Había una vez un precioso país, situado al Sur, muy al Sur, y al Oeste, muy al Oeste, de Europa; más bien parecía un cruce de caminos, un escalón hacia el Norte, hacia el Sur, hacia el Saliente y hacia Poniente.
Pues bien, en aquel país había un “Cole”, un colegio más, de tantos y tantos colegios repartidos por sus ciudades y pueblos.
Las clases venían impartiéndose en sus aulas desde los comienzos del siglo XX. Siempre con toda normalidad; tanta normalidad que a veces se caía en la monotonía. Pasaron los años, los meses, los días, las horas y llegó el siglo XXI.

Corría el mes de diciembre y como siempre llegaba la Navidad. Los profesores se reunieron en claustro. Allí se plantearían sus temores, sus preocupaciones y sus ganas de hacer las cosas cada vez mejor con aquellos alumnos y alumnas recién llegados. Se leyó el acta del Claustro anterior. Se aprobó. Y cuando iba a comenzar el gran tema que les reunía apareció por la puerta el conserje. Llevaba una gran cesta, de aquellas de Navidad, adornada con un hermoso lazo de color rojo.
Los profesores se quedaron gratamente sorprendidos.

Se hizo de nuevo un breve silencio. Se miraron unos a otros, y un mismo pensamiento les unió y animó.

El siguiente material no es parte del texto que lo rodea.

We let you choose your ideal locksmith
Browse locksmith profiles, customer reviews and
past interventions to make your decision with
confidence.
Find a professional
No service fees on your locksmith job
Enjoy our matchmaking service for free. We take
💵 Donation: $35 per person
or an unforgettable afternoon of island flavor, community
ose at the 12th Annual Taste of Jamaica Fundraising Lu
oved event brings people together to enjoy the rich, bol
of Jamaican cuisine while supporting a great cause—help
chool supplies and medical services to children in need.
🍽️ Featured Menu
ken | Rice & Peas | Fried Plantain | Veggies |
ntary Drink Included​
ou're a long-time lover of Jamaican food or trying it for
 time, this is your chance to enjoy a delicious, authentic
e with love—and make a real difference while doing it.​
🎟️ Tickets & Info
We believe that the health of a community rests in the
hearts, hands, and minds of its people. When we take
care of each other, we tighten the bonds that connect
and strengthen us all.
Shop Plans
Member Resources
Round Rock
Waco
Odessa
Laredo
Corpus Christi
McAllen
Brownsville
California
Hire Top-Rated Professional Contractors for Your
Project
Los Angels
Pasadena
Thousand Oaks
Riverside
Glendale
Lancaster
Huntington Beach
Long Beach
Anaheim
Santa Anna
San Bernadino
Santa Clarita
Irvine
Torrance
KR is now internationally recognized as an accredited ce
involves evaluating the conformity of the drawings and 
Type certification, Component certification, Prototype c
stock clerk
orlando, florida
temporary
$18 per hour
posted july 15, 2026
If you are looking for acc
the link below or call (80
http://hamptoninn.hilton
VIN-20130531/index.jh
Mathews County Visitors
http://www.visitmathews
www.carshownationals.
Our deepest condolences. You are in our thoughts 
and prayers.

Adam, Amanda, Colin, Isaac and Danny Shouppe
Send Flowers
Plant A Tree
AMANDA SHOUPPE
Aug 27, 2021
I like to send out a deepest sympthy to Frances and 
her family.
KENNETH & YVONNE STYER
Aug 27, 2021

Un pensamiento que pareció disiparles los temores, infundiéndoles ánimo y fuerza: “Eso eran sus alumnos y alumnas, un gran cesto de frutas preciosas y diversas que aumentaban su belleza y su valor estando juntas”.
No escatimarían esfuerzos para lograr su desarrollo como personas iguales, aunque ello entrañara un sin fin de dificultades.
La fuerza les vino por eso, porque era Navidad, y Navidad siempre ha significado comprensión, tolerancia y amor.